**Parts of the exercise**
1. In the post about scraper sites below, decide whether each statement agrees with the text: (a) Quadzilla has noted that Yahoo is doing a relatively good job with its search results; (b) according to Google, it can determine whether you permitted other sites to re-post your content; (c) the tolerance for duplicate content is called rather ridiculous from Google's perspective. For each, answer yes or no and quote the deciding words.
2. Output the part of the post about scraper sites that opens with the words containing "What’s even worse" and closes with "good search result.".

**Reading text**
(begin)
Independent and intellectual thoughts ranging from China, SEO, Analytics, and other international topics
10 Nov
The Blackhats have finally caught on (publically at least) to the fact that Google is not doing a very good job with scraping sites, much less authority sites that copy and paste content from your own site. Interestingly enough, Quadzilla has noted that Yahoo is doing a relatively good job on the other hand with its search results:
In the meantime, while Google (and in fact all the Search engines) continues to serve up scraper after scraper - Scrape away! It’s the blackhat technique that just won’t die and continues to drive traffic and make money.
What’s even worse about the scraping aspect is that this is nearly considered to be an acceptable thing to do since according to Google, they cannot determine whether or not you permitted those sites (say the Associated Press) to re-post your content.
It’s the same concept when you see Aaron Wall posting his own same content around the web nearly verbatim and having them rank quite well. This tolerance for duplicate content is rather ridiculous from a user perspective, but from Google’s perspective it lessens their burden from trying to determine what is “truth” and what is a good search result.
But the question remains, what happens when the two need to be the one and the same?
(end)
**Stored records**
(begin)
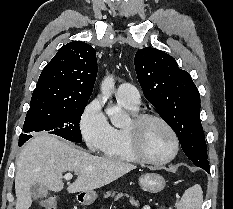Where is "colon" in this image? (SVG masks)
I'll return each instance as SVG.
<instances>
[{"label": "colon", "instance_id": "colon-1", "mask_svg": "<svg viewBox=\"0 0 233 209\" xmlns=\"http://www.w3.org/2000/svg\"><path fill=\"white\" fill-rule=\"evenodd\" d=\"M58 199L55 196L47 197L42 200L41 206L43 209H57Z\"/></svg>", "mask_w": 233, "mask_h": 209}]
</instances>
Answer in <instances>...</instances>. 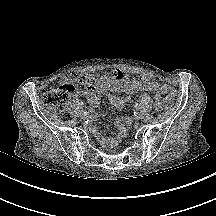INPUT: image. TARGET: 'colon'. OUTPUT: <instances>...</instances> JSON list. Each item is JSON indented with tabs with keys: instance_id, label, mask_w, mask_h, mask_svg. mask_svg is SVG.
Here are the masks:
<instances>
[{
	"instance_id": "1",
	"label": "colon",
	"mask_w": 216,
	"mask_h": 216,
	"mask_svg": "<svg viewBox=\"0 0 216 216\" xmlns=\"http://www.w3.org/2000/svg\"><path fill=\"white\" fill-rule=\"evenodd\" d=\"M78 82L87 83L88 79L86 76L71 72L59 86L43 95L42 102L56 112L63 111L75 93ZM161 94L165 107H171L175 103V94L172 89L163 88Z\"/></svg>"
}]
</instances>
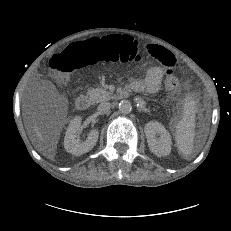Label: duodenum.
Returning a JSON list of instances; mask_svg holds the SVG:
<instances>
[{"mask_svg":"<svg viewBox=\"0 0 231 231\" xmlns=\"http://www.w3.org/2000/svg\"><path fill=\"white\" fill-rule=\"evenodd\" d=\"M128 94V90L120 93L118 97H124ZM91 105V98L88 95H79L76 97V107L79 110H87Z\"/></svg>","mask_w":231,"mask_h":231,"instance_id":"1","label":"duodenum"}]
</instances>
(end)
**Full solutions**
1.
(a) Yes: "Quadzilla has noted that Yahoo is doing a relatively good job on the other hand with its search results"
(b) No: "according to Google, they cannot determine whether or not you permitted those sites (say the Associated Press) to re-post your content"
(c) No: "This tolerance for duplicate content is rather ridiculous from a user perspective, but from Google’s perspective it lessens their burden"

2.
What’s even worse about the scraping aspect is that this is nearly considered to be an acceptable thing to do since according to Google, they cannot determine whether or not you permitted those sites (say the Associated Press) to re-post your content.
It’s the same concept when you see Aaron Wall posting his own same content around the web nearly verbatim and having them rank quite well. This tolerance for duplicate content is rather ridiculous from a user perspective, but from Google’s perspective it lessens their burden from trying to determine what is “truth” and what is a good search result.